Fundeb envolve montante de R$ 173,7 bilhões em 2020
Em 2020, o Fundeb envolve R$ 173,7 bilhões que financia a maior parte dos salários de professores e outras despesas de Estados e municípios com a educação básica. Desse valor, R$ 15,8 bilhões correspondem à complementação da União. Com a PEC, o aporte do governo federal deve subir para R$ 17,5 bilhões em 2021 e chegar a R$ 39,3 bilhões em 2026, de acordo com cálculos da Consultoria de Orçamento da Câmara. Estima-se que o investimento mínimo por aluno, por ano, aumente cerca de 50% até 2026, de R$ 3,6 mil para R$ 5,5 mil. “Isso precisa ser reconhecido pela sociedade. Foi, sim, uma conquista do parlamento”, afirmou o presidente do Senado, Davi Alcolumbre (DEM-AP).
Antes, o governo Bolsonaro era contra a redação do novo Fundeb e tentou incluir o programa Renda Brasil, em substituição ao Bolsa Família, no mesmo pacote, o que deixaria a despesa assistencial fora do teto de gastos. Governistas também tentaram adiar para 2022 a aplicação dos novos critérios, medida que, para especialistas, levaria o setor a um “apagão”. As investidas foram rejeitadas.
Logo após derrotas na Câmara e já tendo em vista que perderia no Senado, ainda em julho, Bolsonaro atribuiu o novo Fundeb ao seu governo. Agora, precisará ser regulamentado, iniciativa para a qual o Congresso se articula, em antecipação ao governo. A apatia do MEC é criticada desde que o texto inicial estava sendo formulado pela Câmara.

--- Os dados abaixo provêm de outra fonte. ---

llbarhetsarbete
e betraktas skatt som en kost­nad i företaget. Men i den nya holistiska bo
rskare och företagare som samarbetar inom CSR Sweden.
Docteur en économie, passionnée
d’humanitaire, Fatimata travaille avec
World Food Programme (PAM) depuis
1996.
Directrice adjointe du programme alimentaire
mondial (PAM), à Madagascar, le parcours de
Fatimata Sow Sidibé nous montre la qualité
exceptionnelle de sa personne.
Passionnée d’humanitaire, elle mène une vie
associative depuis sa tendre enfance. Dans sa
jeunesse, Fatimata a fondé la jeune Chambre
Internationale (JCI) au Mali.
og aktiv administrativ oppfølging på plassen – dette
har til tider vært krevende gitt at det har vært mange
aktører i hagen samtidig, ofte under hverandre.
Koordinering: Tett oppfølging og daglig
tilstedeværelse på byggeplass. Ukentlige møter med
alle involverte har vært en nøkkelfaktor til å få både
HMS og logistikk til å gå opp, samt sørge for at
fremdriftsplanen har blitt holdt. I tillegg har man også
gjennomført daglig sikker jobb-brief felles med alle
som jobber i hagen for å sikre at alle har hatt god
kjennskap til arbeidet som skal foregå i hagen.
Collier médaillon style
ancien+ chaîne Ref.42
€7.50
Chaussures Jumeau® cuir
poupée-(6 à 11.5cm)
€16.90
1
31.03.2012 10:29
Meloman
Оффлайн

“Esse governo passou um ano e meio sem se preocupar com Fundeb e tentou pegar uma carona no final. Felizmente, isso é uma emenda constitucional e Bolsonaro não vai poder vetar”, afirmou Humberto Costa (PT-PE). As principais conversas se davam com integrantes do Ministério da Economia, o que congressistas interpretavam como desprezo do governo para com a área. Alegavam que as discussões ficavam restritas a aspectos econômicos, e não a educacionais.
“Quero, em nome do governo do presidente Jair Bolsonaro, reassumir o compromisso de que vamos cuidar da rápida regulamentação dessa PEC”, afirmou o líder do governo no Senado, Fernando Bezerra (MDB-PE).

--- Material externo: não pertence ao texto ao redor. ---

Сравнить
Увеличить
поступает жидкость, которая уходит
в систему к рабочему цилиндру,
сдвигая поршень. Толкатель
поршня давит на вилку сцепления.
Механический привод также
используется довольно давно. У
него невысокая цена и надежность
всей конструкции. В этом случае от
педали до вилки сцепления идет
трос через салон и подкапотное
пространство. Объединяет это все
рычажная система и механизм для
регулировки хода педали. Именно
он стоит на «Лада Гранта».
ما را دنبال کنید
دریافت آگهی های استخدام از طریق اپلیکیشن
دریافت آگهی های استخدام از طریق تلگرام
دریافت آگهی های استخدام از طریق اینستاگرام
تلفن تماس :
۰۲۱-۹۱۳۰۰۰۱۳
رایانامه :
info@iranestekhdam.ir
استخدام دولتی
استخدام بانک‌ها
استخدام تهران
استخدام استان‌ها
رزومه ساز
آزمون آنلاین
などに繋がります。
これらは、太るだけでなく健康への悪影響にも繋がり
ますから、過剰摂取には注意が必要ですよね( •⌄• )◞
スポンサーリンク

Contexto de pandemia eleva necessidade do fundo, dizem especialistas
Especialistas em Educação dizem que a aprovação da PEC do Fundeb ocorre em momento crucial, quando o País necessitará ainda mais de investimentos na área. Com a pandemia, há queda na arrecadação e aumento de demandas para adequação de escolas. O desafio agora é definir bem os parâmetros para a aplicação dos recursos em uma lei complementar, que deve ser aprovada ainda este ano. Como exemplos da necessidade de ampliação dos gastos, Ricardo Henriques, superintendente-executivo do Instituto Unibanco, cita recomendações de reduzir alunos por sala, adquirir equipamentos de proteção, contratar professores temporários e até demandas relacionadas ao ensino híbrido. O fundo tem o papel de reduzir as desigualdades educacionais no País, que devem se ampliar com o fechamento das escolas imposto pela pandemia. "Essa ideia de fazer uma distribuição em que se dá conta de municípios pobres, que em regra não têm nenhuma capacidade de arrecadação e que estão em Estados mais ricos, é sinal de que o Fundeb se ajustou para olhar ainda mais para o beneficiário, os estudantes. Esse é o melhor e maior avanço no desenho do Fundeb: a capacidade de ser ainda mais redistributivo e focado nas situações territoriais de maior vulnerabilidade. Poucos lugares do mundo têm algo parecido", diz Henriques. Conforme cálculos do movimento Todos pela Educação, sem o Fundeb, a diferença de investimento entre alunos brasileiros chegava a 15.000% Com o novo Fundeb, a expectativa é de que caia para 300%. “Há maior justiça de distribuição de recursos. Em um país em que temos escassez de políticas de combate à desigualdade, o Fundeb é uma das políticas mais bem formuladas”, diz Priscila Cruz, do Todos pela Educação.